Though the state committee did not endorse any of the candidates running to fill the seat currently held by Republican U.S. Sen. Pat Toomey, Arkoosh did not move on to the second round of voting in the endorsement process, receiving only 17 votes out of about 300 party members.
Totals for the first round for the U.S. Senate race:
Montgomery County Commissioner Val Arkoosh: 17
Lieutenant Governor John Fetterman: 64
U.S. Rep. Conor Lamb: 147
State Rep. Malcolm Kenyatta: 55There were 7 absentions.
— Marley Parish (@marley_parish) January 29, 2022
In her announcement, Arkoosh did not acknowledge support for a specific candidate in the race, which includes U.S. Rep. Conor Lamb, D-17th District, Lt. Gov. John Fetterman, and state Rep. Malcolm Kenyatta, D-Philadelphia.
But she did express a commitment to “doing whatever I can to ensure we flip this Senate seat in November.”
“The stakes are just too high,” she said.
With Arkoosh dropping out of the race, the list of Democratic candidates is men-only.

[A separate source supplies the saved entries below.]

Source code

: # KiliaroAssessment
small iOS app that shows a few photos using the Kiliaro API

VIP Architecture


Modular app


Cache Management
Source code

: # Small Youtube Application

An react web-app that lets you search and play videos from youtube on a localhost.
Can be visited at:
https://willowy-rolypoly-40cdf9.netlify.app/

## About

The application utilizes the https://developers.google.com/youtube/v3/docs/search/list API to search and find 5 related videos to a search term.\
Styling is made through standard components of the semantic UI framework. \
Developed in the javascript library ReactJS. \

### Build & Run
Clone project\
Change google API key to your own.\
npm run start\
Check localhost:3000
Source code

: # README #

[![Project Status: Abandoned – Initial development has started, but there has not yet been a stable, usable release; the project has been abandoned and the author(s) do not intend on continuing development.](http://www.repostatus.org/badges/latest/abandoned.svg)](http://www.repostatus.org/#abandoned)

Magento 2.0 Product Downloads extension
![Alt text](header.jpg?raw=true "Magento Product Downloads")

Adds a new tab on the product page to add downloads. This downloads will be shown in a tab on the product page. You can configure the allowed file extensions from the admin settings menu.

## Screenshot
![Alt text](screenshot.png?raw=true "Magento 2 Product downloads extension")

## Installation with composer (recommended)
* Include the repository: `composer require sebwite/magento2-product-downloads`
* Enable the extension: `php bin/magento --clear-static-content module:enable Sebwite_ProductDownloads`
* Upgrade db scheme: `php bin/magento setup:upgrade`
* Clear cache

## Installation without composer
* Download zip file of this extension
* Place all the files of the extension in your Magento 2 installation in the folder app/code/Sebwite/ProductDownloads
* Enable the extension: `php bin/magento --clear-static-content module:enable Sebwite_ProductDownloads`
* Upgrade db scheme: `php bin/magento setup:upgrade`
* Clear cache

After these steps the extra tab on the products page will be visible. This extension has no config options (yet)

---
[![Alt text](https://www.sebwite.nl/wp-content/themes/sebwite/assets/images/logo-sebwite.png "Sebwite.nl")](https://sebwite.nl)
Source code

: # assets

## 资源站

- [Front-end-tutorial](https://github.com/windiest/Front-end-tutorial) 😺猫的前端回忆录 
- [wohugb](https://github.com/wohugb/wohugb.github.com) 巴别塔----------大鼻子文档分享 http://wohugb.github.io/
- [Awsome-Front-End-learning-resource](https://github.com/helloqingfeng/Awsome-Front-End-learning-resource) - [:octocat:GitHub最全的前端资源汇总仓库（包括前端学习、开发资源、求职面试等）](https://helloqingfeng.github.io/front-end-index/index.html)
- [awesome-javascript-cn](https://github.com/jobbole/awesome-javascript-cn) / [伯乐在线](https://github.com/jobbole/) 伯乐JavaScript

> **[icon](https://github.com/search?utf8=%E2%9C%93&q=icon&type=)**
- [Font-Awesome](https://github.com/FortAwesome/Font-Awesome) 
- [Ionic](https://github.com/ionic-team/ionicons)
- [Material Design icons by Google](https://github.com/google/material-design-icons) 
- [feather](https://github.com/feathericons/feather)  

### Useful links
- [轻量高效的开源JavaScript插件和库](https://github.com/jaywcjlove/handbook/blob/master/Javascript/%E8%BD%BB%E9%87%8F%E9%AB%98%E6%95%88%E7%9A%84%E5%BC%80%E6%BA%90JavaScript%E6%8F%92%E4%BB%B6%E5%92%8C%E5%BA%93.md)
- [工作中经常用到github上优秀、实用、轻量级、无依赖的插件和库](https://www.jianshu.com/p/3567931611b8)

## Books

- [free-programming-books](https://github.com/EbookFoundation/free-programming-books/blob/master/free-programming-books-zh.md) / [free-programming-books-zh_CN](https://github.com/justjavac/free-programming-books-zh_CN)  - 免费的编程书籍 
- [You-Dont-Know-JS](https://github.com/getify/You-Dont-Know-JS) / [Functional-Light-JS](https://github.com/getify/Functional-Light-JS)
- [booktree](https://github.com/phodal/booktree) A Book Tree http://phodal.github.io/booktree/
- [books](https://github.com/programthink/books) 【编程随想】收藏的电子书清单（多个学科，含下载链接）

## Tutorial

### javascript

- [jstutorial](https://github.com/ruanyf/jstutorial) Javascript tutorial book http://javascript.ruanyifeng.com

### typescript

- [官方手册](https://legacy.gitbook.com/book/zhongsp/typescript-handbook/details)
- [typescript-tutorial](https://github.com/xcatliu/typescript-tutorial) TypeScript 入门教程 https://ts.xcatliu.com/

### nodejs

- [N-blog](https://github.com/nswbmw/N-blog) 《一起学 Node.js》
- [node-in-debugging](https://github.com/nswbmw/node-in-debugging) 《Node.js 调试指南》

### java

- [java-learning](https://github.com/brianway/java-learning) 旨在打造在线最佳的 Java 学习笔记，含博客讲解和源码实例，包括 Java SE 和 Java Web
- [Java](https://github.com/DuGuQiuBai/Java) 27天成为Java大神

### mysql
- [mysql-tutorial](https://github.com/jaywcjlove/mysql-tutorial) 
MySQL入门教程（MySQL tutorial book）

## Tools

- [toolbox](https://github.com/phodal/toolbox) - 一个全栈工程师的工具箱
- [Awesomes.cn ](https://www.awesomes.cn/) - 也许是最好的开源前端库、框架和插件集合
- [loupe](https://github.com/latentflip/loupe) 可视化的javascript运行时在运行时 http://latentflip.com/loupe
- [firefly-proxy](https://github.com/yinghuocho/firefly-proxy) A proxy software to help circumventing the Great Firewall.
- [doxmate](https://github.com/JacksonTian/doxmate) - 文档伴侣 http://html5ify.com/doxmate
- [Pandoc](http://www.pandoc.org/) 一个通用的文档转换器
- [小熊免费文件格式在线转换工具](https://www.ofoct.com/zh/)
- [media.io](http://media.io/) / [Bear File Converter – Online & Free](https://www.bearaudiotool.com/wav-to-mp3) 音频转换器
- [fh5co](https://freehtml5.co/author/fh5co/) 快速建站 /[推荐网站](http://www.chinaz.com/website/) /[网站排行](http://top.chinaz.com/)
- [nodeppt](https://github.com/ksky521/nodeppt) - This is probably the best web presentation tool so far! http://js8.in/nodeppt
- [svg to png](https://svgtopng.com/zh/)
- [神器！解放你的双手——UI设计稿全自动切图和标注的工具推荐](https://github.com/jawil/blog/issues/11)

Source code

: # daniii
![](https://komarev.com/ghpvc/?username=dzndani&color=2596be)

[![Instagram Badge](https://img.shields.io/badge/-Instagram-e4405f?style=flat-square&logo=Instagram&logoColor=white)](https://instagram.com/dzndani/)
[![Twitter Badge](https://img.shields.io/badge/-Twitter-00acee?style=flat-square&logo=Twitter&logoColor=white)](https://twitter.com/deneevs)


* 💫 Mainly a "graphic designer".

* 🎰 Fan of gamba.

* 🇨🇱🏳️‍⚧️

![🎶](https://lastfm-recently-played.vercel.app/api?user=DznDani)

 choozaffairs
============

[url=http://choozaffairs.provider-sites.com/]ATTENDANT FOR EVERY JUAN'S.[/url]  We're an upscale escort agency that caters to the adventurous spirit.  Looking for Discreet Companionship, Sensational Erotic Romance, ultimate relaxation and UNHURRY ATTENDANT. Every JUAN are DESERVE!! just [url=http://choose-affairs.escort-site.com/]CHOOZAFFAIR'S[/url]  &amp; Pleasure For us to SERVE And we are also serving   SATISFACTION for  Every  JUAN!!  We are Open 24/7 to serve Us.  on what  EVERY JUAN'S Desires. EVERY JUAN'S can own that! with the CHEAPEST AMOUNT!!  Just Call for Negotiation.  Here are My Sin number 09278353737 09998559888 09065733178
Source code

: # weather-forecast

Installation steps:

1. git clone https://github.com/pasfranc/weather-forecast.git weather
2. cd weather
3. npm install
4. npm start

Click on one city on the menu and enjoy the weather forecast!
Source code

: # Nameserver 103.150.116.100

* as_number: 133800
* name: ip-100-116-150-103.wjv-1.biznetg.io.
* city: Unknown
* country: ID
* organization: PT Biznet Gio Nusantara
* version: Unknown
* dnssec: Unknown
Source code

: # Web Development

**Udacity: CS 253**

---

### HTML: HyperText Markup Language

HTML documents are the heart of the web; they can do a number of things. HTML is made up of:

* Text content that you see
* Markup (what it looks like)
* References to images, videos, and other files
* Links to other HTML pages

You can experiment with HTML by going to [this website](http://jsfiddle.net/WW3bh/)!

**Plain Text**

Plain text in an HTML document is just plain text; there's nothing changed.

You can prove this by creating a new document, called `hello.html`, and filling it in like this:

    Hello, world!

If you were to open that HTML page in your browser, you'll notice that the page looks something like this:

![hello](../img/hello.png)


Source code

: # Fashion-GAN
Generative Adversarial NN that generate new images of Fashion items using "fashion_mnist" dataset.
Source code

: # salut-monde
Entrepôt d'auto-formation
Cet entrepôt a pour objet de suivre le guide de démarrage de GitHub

If elected, Kenyatta would be Pennsylvania’s first Black and openly gay senator.
On the Republican side, the U.S. Senate race includes Jeff Bartos, a Montgomery County real estate developer, Carla Sands, a former ambassador to Denmark under the Trump administration, Kathy Barnette, a Montgomery County conservative, Mehmet Oz, a celebrity physician, and David McCormick, the former chief executive of Bridgewater Associates.